• _Tasks for this exercise_
1. From the passage on hierarchical storage management, list every item that the implementation of the HSM API provided by the Hestia software is said to include.
2. Reproduce verbatim the part of the passage on hierarchical storage management starting at "A ‘HSM API’" and ending at "object store semantics.".

By Dr James Grogan, Katie O’Connor, Dr Buket Benek Gursoy @ICHEC
The IO-SEA project is concerned with challenges in large-scale storage for Exascale computing. Hierarchical Storage Management (HSM) is a paradigm where diverse storage media, such as tape or SSDs, are combined in a single system and data is routed to them in a way that balances storage costs with capacity and bandwidth needs. Exploiting the relative strengths of different storage media is believed to be key to supporting Exascale needs.
A ‘HSM API’ has been developed in the IO-SEA project to provide a single entry-point to long-term storage infrastructure, shown in Figure 1. The ‘public’ elements of the API allow consumers to add and retrieve data and metadata within the system via standard object-store semantics. A ‘private’ element allows system integrations to enact optimal data placement on storage media by routing data to the most suitable location.
The Hestia software developed by the Irish Centre for High End Computing (ICHEC) provides an implementation of the HSM API, including a Command Line Interface (CLI), language bindings and web endpoints. The software implements HSM by acting as a middleware layer between consumers and different storage media via object store semantics.

• _Listed records_
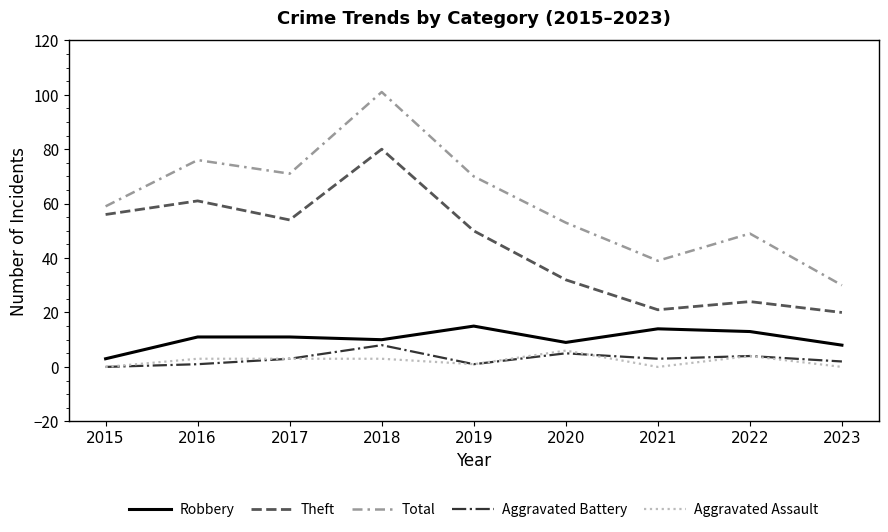

Read the Aggravated Battery value at 2021.

3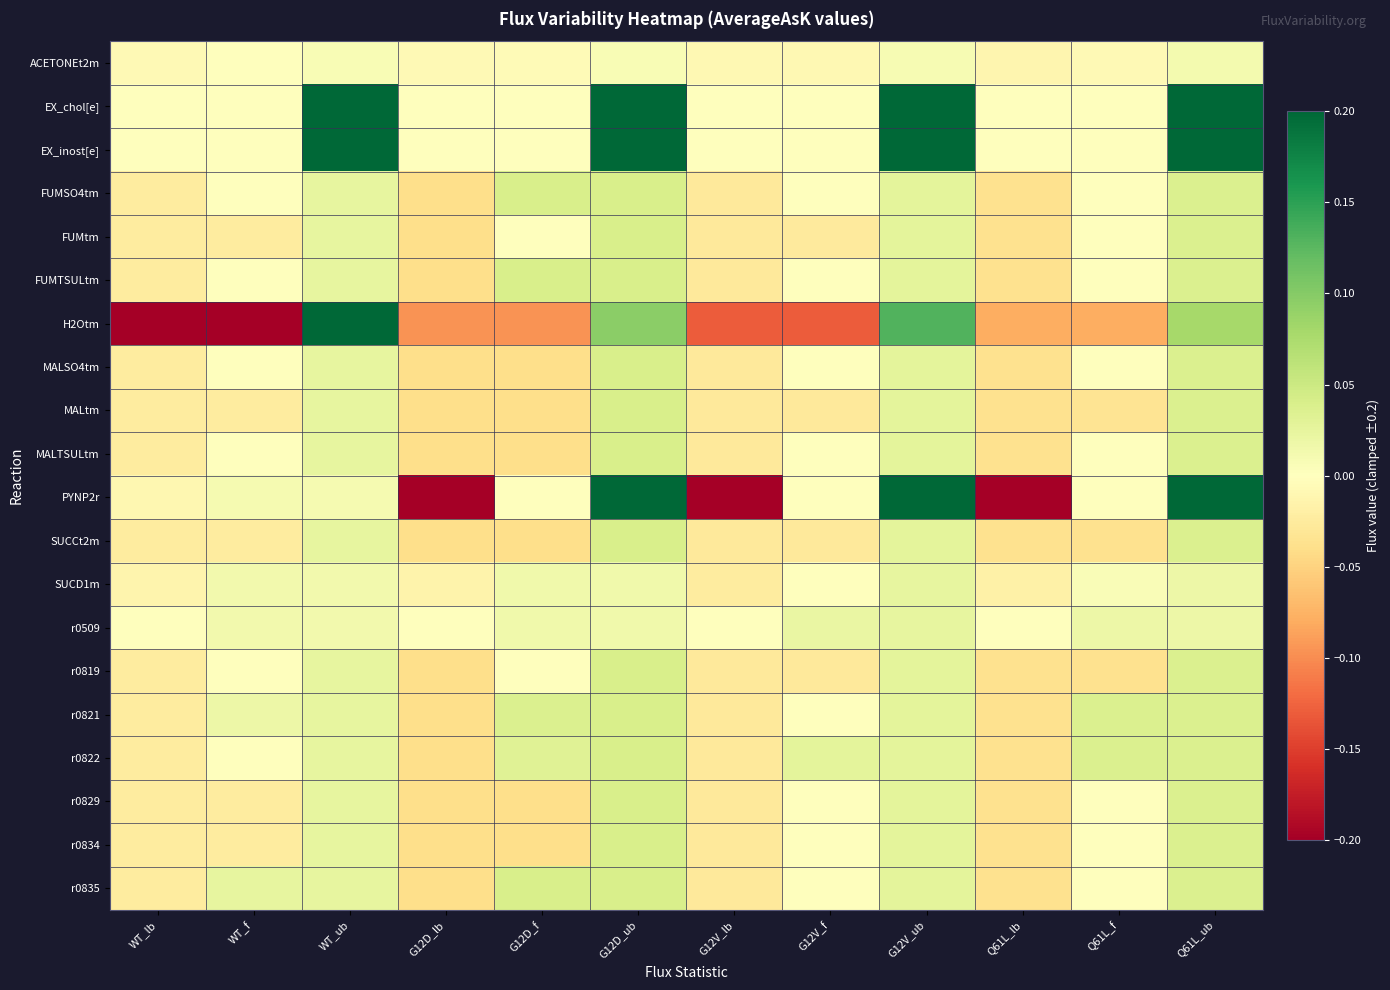

At which category is the sum across all series the highest?

G12D_ub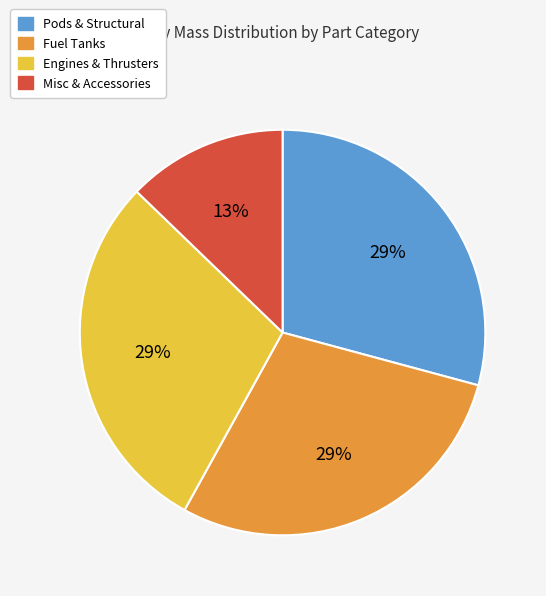

Does any single category account for the majority?

No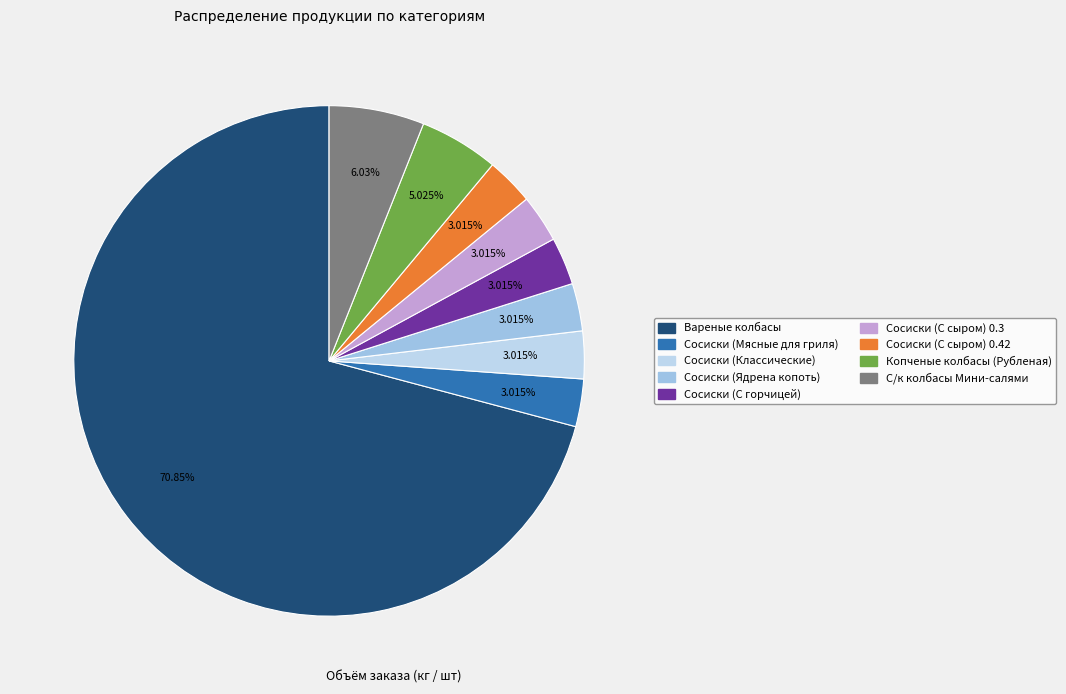

Is there any slice that represents more than half of the pie?

Yes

• _Task results_
1.
- Command Line Interface (CLI)
- language bindings
- web endpoints

2.
A ‘HSM API’ has been developed in the IO-SEA project to provide a single entry-point to long-term storage infrastructure, shown in Figure 1. The ‘public’ elements of the API allow consumers to add and retrieve data and metadata within the system via standard object-store semantics. A ‘private’ element allows system integrations to enact optimal data placement on storage media by routing data to the most suitable location.
The Hestia software developed by the Irish Centre for High End Computing (ICHEC) provides an implementation of the HSM API, including a Command Line Interface (CLI), language bindings and web endpoints. The software implements HSM by acting as a middleware layer between consumers and different storage media via object store semantics.